As you get older, you might want to slowly transition towards safer investments. As you age, it would be more difficult for you to start back from square one in case your investment does not pan out. This way, you save whatever returns you have gained, and more importantly, you keep your principal amount intact.
Cut down on debt payments
One of the most logical ways in preparing for retirement is to make sure that you are able to cut down and pay off your debts as much as possible. This way, you get to use the money you saved up for retirement activities and not much on debt payment. Much like saving for retirement, paying off your debts before your last day in the office does take a lot of forward planning.
This is especially true when you have a lot of high-interest payments like your credit card debt. Value Penguin shares that the average credit card balance per consumer is over $5,000. If you bring in a lot of them into retirement, you will realize that you are spending a good part of your retirement income on paying your lenders. Rather than taking that trip or cruise, you have to put it off just to make debt payments.
Cutting down on debt payments early on before your retirement also means slowing down in taking in more debt. You could be paying off a lot of your cards and then using them all up again the following month. That cycle will only be good for your credit score but can put you in a difficult situation once you carry them over into retirement.

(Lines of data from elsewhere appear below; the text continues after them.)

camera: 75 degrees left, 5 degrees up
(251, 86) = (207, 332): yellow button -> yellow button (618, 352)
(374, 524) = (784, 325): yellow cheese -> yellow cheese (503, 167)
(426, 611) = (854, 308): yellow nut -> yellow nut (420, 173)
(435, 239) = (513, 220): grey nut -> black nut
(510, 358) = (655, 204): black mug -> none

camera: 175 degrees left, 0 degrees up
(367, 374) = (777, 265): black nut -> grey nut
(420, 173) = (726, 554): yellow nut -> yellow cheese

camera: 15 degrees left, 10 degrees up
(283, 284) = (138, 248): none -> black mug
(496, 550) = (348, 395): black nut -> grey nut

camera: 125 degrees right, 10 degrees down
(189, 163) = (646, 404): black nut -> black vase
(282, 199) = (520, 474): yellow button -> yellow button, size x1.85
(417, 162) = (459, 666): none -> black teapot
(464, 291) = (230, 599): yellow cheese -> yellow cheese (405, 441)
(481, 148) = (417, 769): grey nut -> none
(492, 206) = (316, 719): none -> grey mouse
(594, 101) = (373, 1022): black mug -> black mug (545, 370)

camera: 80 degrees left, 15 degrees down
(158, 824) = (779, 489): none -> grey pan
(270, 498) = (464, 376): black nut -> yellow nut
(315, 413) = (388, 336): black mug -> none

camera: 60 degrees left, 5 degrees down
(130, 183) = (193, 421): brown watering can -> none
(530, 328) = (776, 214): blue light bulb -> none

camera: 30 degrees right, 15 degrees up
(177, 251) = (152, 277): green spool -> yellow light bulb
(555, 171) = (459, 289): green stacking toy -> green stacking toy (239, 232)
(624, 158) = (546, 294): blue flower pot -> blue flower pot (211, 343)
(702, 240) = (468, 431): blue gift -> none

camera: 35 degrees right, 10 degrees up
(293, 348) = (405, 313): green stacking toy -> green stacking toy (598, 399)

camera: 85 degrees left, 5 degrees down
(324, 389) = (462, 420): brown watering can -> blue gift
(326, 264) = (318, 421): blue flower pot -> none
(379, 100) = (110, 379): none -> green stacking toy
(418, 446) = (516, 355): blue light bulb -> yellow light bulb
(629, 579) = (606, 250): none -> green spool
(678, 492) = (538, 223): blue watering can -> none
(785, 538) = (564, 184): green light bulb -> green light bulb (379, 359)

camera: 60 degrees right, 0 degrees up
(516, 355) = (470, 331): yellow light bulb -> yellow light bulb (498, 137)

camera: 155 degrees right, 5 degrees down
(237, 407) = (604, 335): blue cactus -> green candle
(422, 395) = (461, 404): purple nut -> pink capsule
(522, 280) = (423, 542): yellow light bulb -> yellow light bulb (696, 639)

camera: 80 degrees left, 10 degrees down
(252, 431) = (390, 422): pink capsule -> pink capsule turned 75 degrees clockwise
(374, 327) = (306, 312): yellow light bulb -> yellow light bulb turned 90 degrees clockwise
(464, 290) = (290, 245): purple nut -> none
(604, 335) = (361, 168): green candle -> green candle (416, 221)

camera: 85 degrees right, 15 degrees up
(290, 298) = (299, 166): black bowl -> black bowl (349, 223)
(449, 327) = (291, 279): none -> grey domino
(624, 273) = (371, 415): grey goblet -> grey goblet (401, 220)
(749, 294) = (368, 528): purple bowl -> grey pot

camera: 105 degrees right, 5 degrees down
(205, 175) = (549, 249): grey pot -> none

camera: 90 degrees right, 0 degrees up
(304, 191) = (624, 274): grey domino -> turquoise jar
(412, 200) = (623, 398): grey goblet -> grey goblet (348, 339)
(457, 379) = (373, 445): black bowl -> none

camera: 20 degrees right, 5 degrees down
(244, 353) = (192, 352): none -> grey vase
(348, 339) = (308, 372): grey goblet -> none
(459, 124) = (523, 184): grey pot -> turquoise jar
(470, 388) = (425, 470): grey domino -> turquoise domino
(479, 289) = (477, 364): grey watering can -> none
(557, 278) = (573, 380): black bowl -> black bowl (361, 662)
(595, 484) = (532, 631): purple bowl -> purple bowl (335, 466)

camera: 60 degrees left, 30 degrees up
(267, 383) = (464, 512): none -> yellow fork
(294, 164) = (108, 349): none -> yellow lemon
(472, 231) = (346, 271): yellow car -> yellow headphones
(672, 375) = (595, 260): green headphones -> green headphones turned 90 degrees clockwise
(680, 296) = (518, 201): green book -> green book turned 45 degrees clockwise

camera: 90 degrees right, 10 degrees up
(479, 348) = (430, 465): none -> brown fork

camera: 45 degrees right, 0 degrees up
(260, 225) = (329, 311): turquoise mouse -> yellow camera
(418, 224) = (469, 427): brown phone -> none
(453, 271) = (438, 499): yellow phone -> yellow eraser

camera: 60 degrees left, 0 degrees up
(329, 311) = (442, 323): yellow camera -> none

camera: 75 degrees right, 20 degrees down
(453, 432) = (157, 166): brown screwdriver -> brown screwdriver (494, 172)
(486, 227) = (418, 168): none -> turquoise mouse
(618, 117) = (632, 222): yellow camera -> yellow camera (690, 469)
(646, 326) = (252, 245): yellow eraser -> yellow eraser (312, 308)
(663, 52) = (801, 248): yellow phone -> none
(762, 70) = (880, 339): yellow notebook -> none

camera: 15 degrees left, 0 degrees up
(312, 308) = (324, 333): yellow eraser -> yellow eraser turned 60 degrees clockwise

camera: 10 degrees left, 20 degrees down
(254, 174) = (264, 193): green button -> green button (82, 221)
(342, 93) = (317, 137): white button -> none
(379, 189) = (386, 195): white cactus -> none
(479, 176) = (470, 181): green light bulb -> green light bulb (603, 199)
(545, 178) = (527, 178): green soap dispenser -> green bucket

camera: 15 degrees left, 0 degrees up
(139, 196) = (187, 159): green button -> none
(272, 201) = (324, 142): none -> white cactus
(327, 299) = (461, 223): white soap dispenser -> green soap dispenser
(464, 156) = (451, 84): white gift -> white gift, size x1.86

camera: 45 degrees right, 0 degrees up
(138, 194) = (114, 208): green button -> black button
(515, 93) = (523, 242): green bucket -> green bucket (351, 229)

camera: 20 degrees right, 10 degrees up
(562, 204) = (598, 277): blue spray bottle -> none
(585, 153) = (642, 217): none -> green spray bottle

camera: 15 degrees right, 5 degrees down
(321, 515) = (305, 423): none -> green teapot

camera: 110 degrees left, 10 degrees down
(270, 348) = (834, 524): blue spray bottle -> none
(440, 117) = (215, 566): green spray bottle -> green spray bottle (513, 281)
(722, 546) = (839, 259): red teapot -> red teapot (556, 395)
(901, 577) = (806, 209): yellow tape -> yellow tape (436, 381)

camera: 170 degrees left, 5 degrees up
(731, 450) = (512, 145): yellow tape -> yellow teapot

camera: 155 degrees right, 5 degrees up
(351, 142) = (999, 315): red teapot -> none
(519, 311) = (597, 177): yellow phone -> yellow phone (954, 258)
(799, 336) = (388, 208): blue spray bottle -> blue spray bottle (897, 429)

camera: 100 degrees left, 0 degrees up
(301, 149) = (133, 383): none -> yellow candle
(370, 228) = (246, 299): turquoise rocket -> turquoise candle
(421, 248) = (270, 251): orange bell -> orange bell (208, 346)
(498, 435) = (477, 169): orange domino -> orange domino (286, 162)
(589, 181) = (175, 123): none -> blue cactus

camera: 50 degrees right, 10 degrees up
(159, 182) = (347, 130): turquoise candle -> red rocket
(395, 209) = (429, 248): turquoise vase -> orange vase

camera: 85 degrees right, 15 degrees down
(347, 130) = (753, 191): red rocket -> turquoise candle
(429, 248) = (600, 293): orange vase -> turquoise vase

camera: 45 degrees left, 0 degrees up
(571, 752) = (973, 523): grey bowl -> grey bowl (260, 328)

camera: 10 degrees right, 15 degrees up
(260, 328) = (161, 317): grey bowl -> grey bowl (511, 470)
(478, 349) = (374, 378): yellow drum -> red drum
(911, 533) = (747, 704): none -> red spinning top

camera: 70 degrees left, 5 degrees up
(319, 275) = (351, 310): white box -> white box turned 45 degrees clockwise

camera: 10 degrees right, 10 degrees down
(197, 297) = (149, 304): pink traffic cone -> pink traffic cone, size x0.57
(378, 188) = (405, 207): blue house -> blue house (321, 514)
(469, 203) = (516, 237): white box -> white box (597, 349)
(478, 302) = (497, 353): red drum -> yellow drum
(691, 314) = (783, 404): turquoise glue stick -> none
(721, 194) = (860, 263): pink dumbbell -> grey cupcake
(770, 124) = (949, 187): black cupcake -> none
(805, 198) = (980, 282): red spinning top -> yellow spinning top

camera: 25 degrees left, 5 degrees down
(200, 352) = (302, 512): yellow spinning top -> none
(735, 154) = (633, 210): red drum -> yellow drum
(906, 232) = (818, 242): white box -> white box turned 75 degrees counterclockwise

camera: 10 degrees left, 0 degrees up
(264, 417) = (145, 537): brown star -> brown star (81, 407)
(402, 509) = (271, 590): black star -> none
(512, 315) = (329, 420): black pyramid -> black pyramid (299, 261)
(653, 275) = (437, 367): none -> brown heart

Explore a frugal lifestyle
To help you pay off debt and save more while preparing for retirement, a frugal lifestyle could be an option. This is where you make an effort to live and spend below what you have already budgeted. For a lot of people, this is a chance to let their creativity loose as they identify specific ways to lower down their expenses.
How to survive with little savings
Retirement could be just around the corner but you might not have enough in your funds to retire. What are you supposed to do? With the little savings that you have, there are some options to explore to augment your retirement income.
Delay Social Security benefits
Preparing for retirement includes your social security benefits. But did you know that your full retirement age matters a lot when claiming benefits? This is an exact age computed on the year you were born. If you claim your social security benefits ahead of your full retirement age, you stand to get less because it gets deducted.
However, choosing to claim after your full retirement age until you get to 70 years old is a different matter. You actually 8% more to your benefits each year you put off. This means that if your full retirement age is 67 and you put off claiming your benefits until 70, you get an additional 24% increase in benefits in effect for the rest of your life.
Decide on a part-time job
To help add to your retirement income, you can look into a part-time job or a side hustle. The good thing about this is that you get to choose and dictate your own time. If your part-time job revolves around your hobby, that is even better. You get to do something you already love doing and in the process, you earn from it as well. This can help you add to your retirement income and a good way to spend your time.
Rent out a room
If you have no plans of moving out from your home but you have more rooms than you need, why not explore renting them out. You get to stay in your house and you meet new people in the process. Of course, you have to make sure that you can trust the person who will live with you. They can be a relative or a family friend just to make it easier to trust them. You can even give them a lower rent if they can help you with some chores. That could come in handy especially as you get older.
You need to start preparing for retirement as early as you can so you can retire as early as you want to. If not, you will be forced to work well past your retirement age.